Now we all know that some of these necessary reform processes to attract foreign investment have quite a chequered history here. Privatization brings groans from the general population and skeptics of the problematic privatizations of the 1990’s. The large budget deficit Croatia faces makes talk of reducing or simplifying tax rates a difficult proposition. High unemployment brings significant political cost to any talk of reforming the public sector and state-owned corporations that would require layoffs and restructuring. And yet, in my opinion, there is not enough discussion about the benefits that some of these tough choices would bring. I think those benefits are clear. By clearing away the “underbrush” that impedes investment — in this case, all of the barriers that make Croatia less attractive than it should be — you would create breathing room for your competitive private sector to grow, employ people, and contribute to sorely-needed budget revenues.
Next I’d like to focus on the crucial role a vibrant private sector needs to play in Croatia’s economic recovery. The public sector and firms supplying the public sector employ the majority of Croatians today. That leaves true private sector firms, competing in international markets and operating according to market-based principles, in the minority. It is clear from a large body of research that State Owned Enterprises have lower labor productivity than private sector firms. Their ability to utilize capital efficiently is lower, and public sector firms have higher unit labor costs.
That said, I have noticed that the public sector is everywhere in Croatia. It dominates nearly every major sector of the economy. According to the World Bank, the SOE or State Owned Enterprise, sector in Croatia is one of the largest among EU member states. State-owned assets, including SOE assets, comprised 68% of Croatia’s GDP in 2013, which put Croatia behind only four countries in Europe in terms of value of state-owned assets. The state owned or had a share in over 550 firms. From 2008 to 2013 the World Bank estimated that while the private sector lost more than 150,000 jobs, Croatia’s public sector actually increased employment. Unfortunately, very little has changed since this report was issued some two years ago. Many economists believe that there simply hasn’t been the kind of privatization drive Croatia needs to end this drag on the economy.

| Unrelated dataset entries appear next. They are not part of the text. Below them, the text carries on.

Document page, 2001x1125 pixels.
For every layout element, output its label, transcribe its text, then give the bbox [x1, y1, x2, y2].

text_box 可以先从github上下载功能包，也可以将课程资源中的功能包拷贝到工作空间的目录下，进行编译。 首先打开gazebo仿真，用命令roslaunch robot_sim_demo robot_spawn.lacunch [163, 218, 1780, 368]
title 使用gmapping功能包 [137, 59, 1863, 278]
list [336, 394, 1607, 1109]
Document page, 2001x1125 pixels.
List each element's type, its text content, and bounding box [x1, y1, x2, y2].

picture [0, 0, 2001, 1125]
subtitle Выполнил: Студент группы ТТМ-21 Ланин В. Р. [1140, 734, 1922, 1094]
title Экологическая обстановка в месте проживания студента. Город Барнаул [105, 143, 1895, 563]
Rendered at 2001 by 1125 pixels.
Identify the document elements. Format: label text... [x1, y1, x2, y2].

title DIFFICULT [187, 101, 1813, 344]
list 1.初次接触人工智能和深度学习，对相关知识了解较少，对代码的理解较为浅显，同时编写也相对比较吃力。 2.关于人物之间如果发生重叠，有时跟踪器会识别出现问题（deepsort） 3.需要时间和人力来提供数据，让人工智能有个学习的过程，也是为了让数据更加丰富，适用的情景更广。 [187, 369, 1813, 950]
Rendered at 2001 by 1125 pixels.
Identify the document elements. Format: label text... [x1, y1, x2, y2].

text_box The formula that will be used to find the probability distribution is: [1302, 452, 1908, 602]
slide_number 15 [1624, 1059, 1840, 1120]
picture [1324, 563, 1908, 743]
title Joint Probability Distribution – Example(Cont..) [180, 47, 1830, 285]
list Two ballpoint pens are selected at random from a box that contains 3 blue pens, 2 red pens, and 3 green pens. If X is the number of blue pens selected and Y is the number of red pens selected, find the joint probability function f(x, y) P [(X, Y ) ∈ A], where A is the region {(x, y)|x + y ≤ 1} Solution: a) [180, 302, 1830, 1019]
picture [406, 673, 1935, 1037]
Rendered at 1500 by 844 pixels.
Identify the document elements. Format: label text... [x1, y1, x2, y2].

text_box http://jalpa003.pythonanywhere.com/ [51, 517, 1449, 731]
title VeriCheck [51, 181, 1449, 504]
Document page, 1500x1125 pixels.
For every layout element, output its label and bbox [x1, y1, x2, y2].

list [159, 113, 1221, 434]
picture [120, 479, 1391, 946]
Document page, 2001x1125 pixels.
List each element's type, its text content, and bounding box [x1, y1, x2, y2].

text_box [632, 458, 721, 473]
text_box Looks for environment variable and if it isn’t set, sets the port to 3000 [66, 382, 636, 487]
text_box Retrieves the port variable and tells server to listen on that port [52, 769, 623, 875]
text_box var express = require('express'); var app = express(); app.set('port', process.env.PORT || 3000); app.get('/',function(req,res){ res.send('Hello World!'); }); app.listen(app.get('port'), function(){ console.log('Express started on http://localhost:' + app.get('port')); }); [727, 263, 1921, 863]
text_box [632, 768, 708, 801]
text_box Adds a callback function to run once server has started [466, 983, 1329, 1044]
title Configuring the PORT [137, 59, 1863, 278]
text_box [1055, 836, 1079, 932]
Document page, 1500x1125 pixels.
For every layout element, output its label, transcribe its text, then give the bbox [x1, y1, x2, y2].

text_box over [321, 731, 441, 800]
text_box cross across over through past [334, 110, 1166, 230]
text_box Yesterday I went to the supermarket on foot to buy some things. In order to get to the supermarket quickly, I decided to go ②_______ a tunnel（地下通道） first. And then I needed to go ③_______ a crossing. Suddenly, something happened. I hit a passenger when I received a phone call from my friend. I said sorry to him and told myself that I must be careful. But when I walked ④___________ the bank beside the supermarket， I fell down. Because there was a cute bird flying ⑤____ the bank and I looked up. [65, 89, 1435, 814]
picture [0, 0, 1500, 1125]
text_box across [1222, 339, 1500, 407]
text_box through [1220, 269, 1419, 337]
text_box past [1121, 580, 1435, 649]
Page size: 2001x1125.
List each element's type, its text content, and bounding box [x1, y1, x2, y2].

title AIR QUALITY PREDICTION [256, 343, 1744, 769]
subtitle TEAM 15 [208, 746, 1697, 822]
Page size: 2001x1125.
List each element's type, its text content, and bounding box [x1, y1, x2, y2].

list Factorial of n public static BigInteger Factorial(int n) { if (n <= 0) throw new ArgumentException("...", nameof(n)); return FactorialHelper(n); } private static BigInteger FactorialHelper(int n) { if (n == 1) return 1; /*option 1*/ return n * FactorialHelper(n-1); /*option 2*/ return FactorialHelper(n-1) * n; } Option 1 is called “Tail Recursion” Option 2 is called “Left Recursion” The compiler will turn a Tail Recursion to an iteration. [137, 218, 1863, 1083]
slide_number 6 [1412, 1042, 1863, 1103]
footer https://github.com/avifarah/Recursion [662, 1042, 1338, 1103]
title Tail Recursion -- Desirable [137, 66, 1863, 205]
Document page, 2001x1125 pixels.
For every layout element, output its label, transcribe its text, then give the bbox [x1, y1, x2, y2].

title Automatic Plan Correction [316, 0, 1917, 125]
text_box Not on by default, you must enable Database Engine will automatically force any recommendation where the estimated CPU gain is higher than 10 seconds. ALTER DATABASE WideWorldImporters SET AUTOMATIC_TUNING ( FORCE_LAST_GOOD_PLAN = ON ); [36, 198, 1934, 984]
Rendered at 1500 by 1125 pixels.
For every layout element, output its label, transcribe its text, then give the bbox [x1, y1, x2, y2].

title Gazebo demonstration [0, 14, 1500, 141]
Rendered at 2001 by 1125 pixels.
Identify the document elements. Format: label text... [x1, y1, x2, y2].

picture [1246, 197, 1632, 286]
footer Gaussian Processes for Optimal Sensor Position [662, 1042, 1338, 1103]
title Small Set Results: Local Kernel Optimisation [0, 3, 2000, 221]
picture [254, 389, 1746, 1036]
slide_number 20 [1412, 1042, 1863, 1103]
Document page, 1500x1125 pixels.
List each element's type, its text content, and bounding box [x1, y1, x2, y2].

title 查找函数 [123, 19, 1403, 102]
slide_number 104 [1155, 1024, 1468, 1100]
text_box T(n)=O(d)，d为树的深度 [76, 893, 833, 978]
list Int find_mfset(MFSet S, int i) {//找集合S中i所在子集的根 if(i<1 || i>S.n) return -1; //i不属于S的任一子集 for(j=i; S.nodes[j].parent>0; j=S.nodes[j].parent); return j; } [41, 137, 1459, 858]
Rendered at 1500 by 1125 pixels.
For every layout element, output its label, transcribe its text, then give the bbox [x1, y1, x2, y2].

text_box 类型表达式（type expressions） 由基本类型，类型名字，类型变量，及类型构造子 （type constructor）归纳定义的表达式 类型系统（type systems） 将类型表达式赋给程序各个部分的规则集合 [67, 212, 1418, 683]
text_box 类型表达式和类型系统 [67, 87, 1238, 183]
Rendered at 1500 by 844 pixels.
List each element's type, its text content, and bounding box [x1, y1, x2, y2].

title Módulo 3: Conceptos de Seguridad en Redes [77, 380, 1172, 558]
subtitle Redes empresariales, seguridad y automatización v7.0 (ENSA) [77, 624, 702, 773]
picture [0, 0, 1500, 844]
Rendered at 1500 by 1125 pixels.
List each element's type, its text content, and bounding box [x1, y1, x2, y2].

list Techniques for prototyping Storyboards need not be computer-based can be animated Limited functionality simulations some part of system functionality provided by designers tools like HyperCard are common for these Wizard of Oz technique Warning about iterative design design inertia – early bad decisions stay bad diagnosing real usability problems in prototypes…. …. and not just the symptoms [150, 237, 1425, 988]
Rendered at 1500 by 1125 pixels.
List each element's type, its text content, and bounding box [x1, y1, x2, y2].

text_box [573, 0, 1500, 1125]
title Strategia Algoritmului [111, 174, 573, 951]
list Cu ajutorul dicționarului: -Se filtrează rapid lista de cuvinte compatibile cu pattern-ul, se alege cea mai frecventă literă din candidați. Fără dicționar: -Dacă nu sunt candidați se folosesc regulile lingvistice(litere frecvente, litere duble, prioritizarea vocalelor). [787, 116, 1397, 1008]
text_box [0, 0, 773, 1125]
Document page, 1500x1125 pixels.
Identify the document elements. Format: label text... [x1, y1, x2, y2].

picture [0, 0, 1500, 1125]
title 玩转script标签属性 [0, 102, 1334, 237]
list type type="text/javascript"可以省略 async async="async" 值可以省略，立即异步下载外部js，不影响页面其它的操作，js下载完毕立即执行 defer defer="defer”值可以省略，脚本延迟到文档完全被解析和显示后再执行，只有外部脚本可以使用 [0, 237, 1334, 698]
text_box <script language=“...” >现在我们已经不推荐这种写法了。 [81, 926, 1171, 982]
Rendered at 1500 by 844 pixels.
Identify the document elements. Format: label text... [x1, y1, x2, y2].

Croatian State Owned Enterprises generally perform poorly, but require large levels of taxpayer support. Accumulated SOE debt significantly contributes to government debt, while the majority of Croatian SOEs continue to post losses. Subsidies and state-guaranteed SOE debt weigh heavily on Croatia’s budget. Many people thought that with Croatia’s EU accession, strict EU regulations on state subsidies, and a strong push for SOE restructuring, would create a greater impetus for reform of this sector. Unfortunately, that does not seem to be happening and the government-owned entities continue to essentially crowd out the private sector, severely limiting the country’s overall ability to grow and come out of this recessionary period.
Again, speaking as a foreigner, I continue to be surprised at the lack of a true public discussion about these two core challenges facing Croatia. As an EU member state working to integrate yourselves into the single market, I would expect the idea of attracting foreign investment to be a given, something accepted by everyone. As we all know, there remains a certain level of resistance to “outsiders” that is frankly pretty baffling for a country that welcomes millions of tourists each year and that has joined the largest economic union on earth. Croatians need to think carefully about the path that Croatia is on and, given declining population growth in an ageing Europe, where the growth will come from to maintain their expected standards for social payments and benefits. As I look around this room and reflect on all of the folks I have had the privilege to meet in nearly three years here in Croatia, I know that Croatia has the skills, business acumen, and competiveness to drive private sector growth if given the business and investment climate necessary to do so. What’s needed is an honest assessment of the public support you will need, from both the government and society more generally, to allow you to succeed. I hope this will help prompt that discussion.
Thank you for taking your time today to think about these topics, and I look forward to any questions you may have about what I’ve put forward here today.